Walt Disney Co (NYSE:DIS) shares flew almost 3% in after-hours trading last night after the House of Mouse delivered an earnings beat- even if the company did not quite meet revenue expectations for its first fiscal quarter of 2018.
GBH Insights analyst Daniel Ives is out with a first glance at the entertainment giant’s quarterly show, calling the performance “solid,” even if revenue was a “mixed bag.”
On the whole, the company revealed a “better than feared” print, thanks to a better-than-anticipated bottom-line turnout. Now, the Fox acquisition will be taking centerstage, a move Ives cheers as a “home run deal” despite its expensive cost. With Fox under Disney’s belt, coupled with a new streaming service poised to kickstart by next year, the “content king” has paved “a clear runway to gain market and mind share from the likes of Netflix.”

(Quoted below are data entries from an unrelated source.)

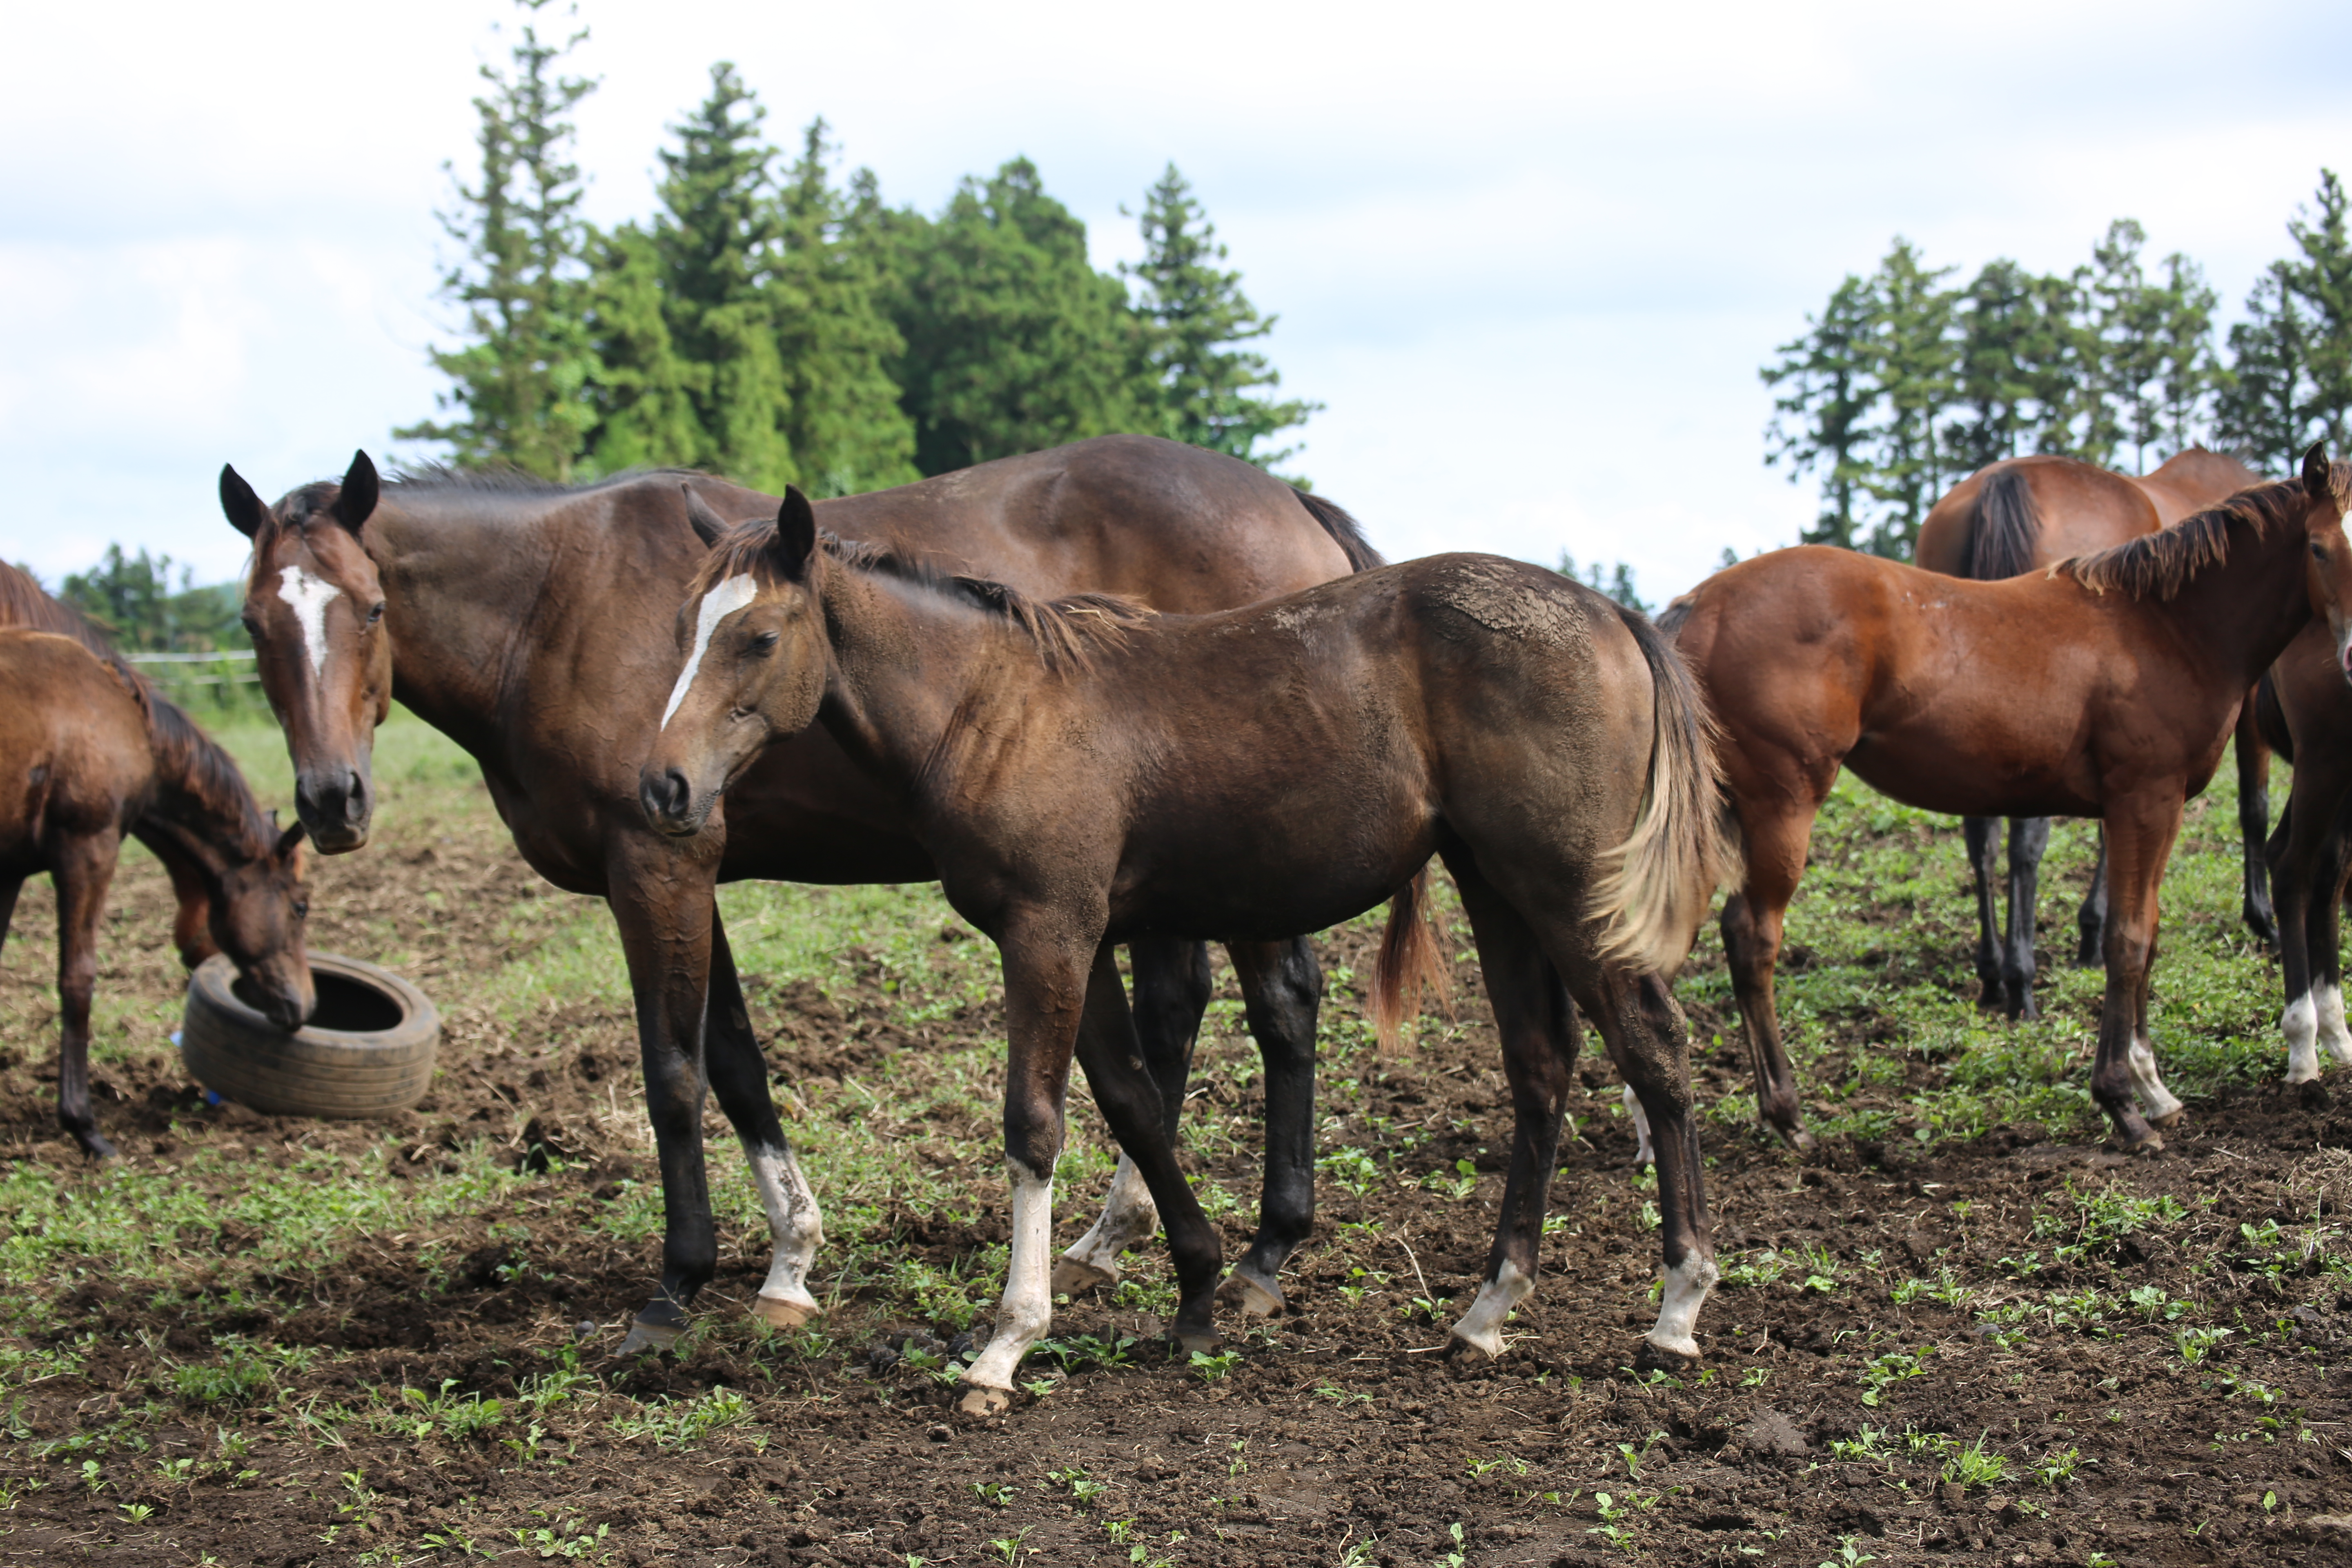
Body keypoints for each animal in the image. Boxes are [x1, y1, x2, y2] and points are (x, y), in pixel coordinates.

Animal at [0, 611, 313, 1166]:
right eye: (301, 907)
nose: (306, 1007)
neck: (123, 718)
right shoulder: (89, 849)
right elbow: (78, 980)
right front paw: (85, 1128)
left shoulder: (10, 867)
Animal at [216, 439, 1373, 1354]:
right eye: (252, 624)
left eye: (371, 608)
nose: (332, 800)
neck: (553, 604)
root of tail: (1291, 502)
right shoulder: (689, 857)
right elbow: (736, 1063)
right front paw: (788, 1264)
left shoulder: (657, 864)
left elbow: (673, 1074)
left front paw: (675, 1286)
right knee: (1178, 1014)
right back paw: (1120, 1237)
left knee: (1279, 1007)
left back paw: (1259, 1251)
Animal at [635, 496, 1740, 1420]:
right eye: (683, 627)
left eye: (758, 636)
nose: (662, 786)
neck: (996, 706)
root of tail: (1613, 613)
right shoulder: (1073, 943)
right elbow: (1131, 1100)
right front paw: (1199, 1289)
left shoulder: (1048, 931)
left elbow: (1033, 1126)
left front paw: (1007, 1343)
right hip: (1495, 884)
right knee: (1539, 1065)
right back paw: (1486, 1311)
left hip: (1566, 890)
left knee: (1653, 1051)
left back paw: (1678, 1308)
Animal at [1910, 451, 2276, 1020]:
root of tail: (2006, 478)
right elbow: (2253, 805)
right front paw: (2261, 916)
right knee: (2024, 842)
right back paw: (2020, 979)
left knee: (1981, 839)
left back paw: (1993, 975)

In reaction, the analyst reiterates an Attractive rating on DIS stock with a $120 price target, which implies a 13% upside from current levels. (To watch Ives’ track record, click here)
For the first fiscal quarter of 2018, Disney posted $15.35 billion in total revenues, underperforming the Street’s $15.48 billion estimate. Yet, the company fared far stronger on pro forma EPS, delivering $1.89 against the Street’s $1.61.

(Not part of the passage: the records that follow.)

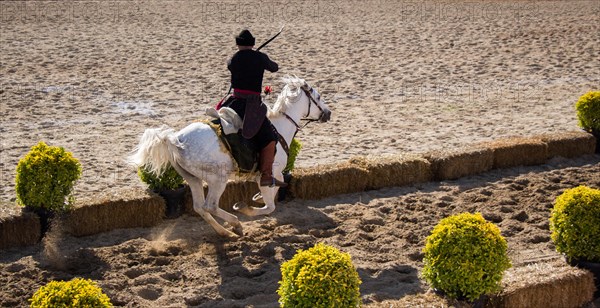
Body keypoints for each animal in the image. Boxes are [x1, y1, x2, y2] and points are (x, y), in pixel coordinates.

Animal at [128, 77, 330, 238]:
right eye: (318, 97)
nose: (328, 113)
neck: (279, 128)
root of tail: (176, 139)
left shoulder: (275, 174)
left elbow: (274, 191)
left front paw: (257, 197)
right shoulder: (269, 172)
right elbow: (270, 206)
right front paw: (246, 207)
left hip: (192, 179)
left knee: (199, 207)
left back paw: (225, 231)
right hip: (218, 179)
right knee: (210, 206)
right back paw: (235, 223)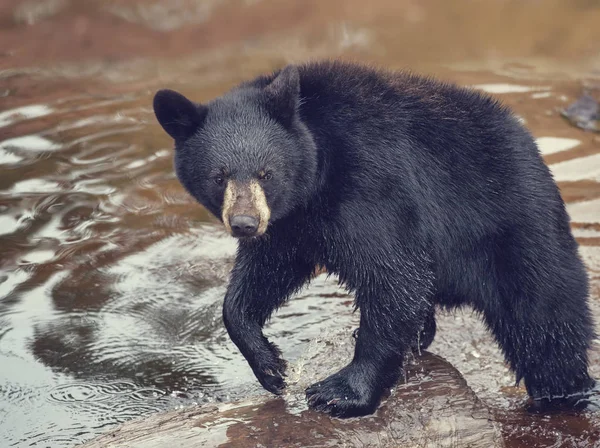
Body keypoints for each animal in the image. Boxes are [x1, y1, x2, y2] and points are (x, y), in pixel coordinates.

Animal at [152, 59, 592, 416]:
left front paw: (340, 392)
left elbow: (392, 275)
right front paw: (271, 365)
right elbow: (264, 272)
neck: (317, 175)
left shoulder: (371, 185)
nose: (244, 223)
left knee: (544, 322)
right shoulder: (290, 223)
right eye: (219, 176)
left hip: (516, 229)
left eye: (266, 172)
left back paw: (563, 394)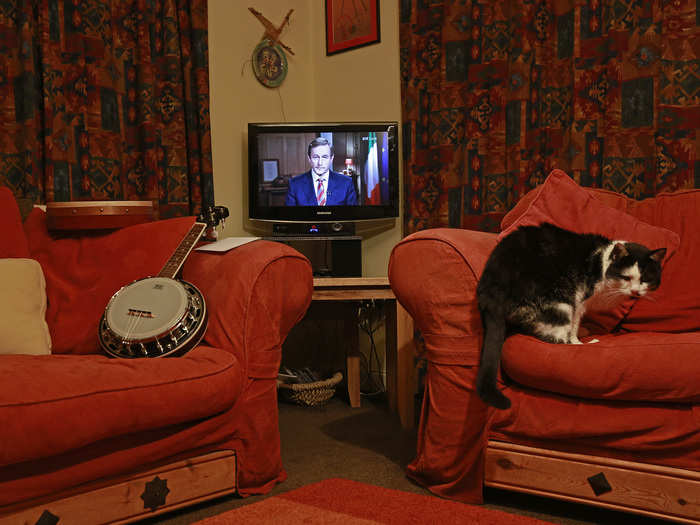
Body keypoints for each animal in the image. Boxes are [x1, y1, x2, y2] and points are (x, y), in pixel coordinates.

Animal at [476, 222, 668, 410]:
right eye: (626, 277)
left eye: (645, 279)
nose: (635, 292)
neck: (602, 264)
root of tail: (492, 285)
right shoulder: (580, 298)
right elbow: (574, 325)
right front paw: (577, 340)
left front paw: (583, 331)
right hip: (559, 300)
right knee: (558, 340)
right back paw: (586, 344)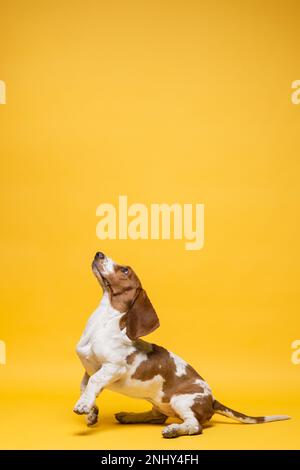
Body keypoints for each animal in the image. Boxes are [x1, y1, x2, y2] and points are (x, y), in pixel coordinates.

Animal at [73, 252, 290, 438]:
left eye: (125, 270)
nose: (99, 254)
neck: (103, 322)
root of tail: (212, 400)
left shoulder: (113, 367)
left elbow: (94, 382)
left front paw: (83, 406)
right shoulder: (89, 369)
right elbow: (86, 386)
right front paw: (91, 411)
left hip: (182, 401)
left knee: (194, 426)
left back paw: (174, 430)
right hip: (160, 403)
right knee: (157, 416)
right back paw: (130, 416)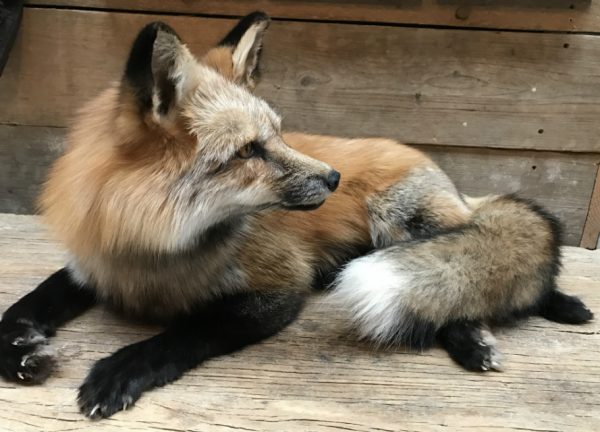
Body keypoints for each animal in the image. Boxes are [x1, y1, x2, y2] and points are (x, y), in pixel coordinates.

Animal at [0, 12, 592, 418]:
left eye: (280, 136)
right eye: (249, 151)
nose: (333, 179)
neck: (153, 253)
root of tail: (432, 165)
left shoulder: (278, 290)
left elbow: (186, 332)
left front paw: (122, 368)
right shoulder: (93, 263)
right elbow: (24, 306)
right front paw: (19, 352)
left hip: (402, 223)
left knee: (472, 277)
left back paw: (530, 316)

Media and Networks revenue hit $6.24 billion for the quarter, aligning more or less with the Street’s $6.35 billion, and Cable of $4.49 billion likewise just under the Street’s $4.53 billion. However, Parks and Resorts revenue was robust, soaring to $5.15 billion, and beating out the Street’s $4.86 billion. The analyst believes it was “somewhat expected,” so he remains unfazed that Studio revenue of $2.50 billion and Consumer/Interactive of $1.45 billion came up a bit short of consensus expectations.

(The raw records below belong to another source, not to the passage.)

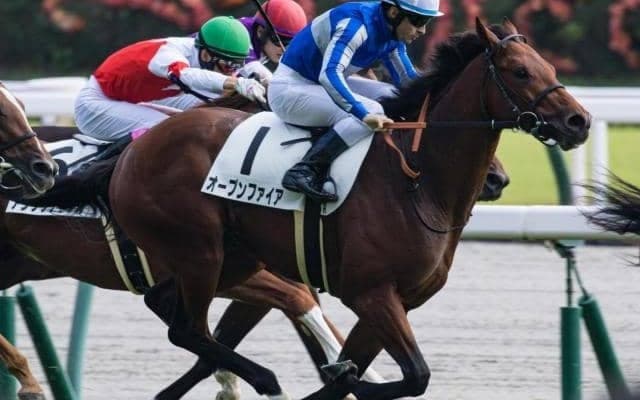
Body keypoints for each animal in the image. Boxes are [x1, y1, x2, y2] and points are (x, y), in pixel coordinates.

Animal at [21, 18, 590, 399]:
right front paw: (343, 375)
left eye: (548, 67)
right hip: (199, 251)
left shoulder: (395, 300)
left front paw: (341, 374)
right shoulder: (370, 291)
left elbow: (369, 371)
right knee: (187, 329)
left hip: (230, 258)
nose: (579, 122)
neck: (417, 180)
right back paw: (263, 378)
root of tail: (130, 153)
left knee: (173, 311)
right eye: (519, 72)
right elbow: (413, 375)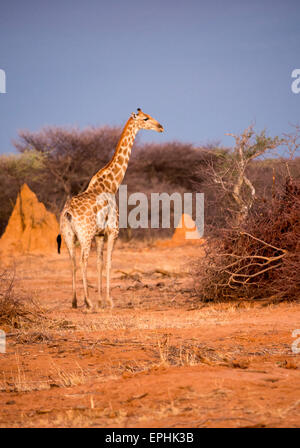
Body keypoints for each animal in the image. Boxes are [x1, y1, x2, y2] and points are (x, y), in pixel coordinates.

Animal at [59, 109, 164, 312]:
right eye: (145, 118)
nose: (161, 127)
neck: (111, 185)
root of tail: (68, 213)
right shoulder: (112, 231)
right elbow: (108, 262)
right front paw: (108, 301)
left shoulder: (100, 234)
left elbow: (100, 263)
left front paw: (101, 301)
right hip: (85, 235)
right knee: (83, 261)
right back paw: (88, 302)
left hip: (69, 235)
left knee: (73, 261)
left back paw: (75, 302)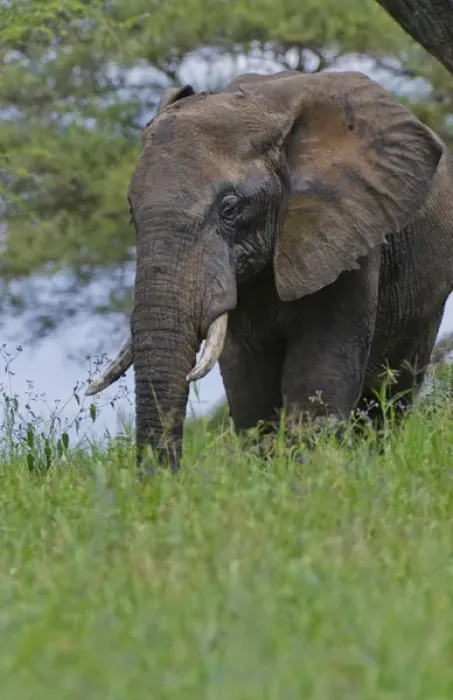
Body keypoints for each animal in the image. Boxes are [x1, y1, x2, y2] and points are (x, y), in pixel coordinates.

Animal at [84, 69, 453, 471]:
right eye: (131, 210)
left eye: (230, 208)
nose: (160, 481)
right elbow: (250, 390)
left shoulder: (348, 233)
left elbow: (317, 382)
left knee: (390, 396)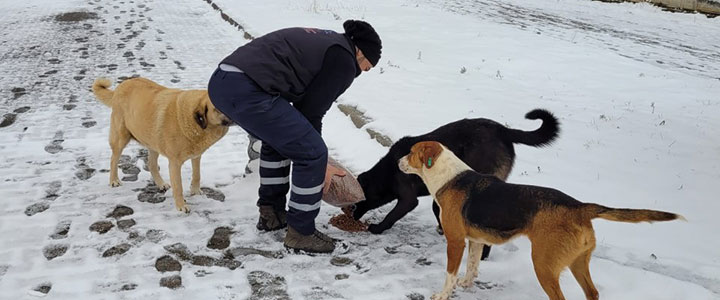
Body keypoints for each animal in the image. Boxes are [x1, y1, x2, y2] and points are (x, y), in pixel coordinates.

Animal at [90, 77, 231, 213]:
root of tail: (120, 86)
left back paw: (161, 184)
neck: (190, 119)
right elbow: (178, 186)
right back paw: (114, 180)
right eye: (218, 107)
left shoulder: (196, 156)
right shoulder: (175, 163)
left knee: (151, 165)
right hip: (121, 138)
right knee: (113, 159)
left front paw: (195, 192)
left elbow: (197, 175)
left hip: (153, 142)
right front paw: (181, 206)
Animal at [400, 141, 688, 300]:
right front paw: (468, 285)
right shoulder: (476, 240)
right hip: (577, 262)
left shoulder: (456, 242)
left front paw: (442, 295)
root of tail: (579, 207)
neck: (449, 177)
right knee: (592, 293)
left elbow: (449, 275)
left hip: (544, 265)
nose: (398, 160)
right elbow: (472, 268)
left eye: (411, 152)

Ives believes, “This quarter fundamentals take a back seat as the major focus around Disney & Iger will be the Fox acquisition, streaming endeavors, and the launch of a streaming ESPN service announced along with earnings which the Street will loudly applaud.”
Yet, the show-stealer of the evening from the analyst’s perspective points to a revealed ESPN Plus- the company’s first $4.99 per month direct to consumer offering. This rings as “music to the ears of investors that have long awaited for this strategic move,” asserts the analyst, concluding on a bullish note: “This over the top service will roll out in the spring and we believe this was a ‘no brainer’ move for Iger to launch this and further capitalize on its flagship ESPN franchise. With this service having massive amounts of sports content, it’s the perfect foray into streaming in our opinion with Disney’s standalone service coming down the pike slated for 2019, with the Fox acquisition and Hulu ownership making the company a legitimate streaming player.”
TipRanks showcases a largely optimistic analyst consensus betting on the entertainment empire. Out of 15 analysts polled in the last 3 months, 9 are bullish on Disney stock, 5 remain sidelines, and just 1 is bearish on the stock. With a health return potential of 12%, the stock’s consensus target price stands at $119.40.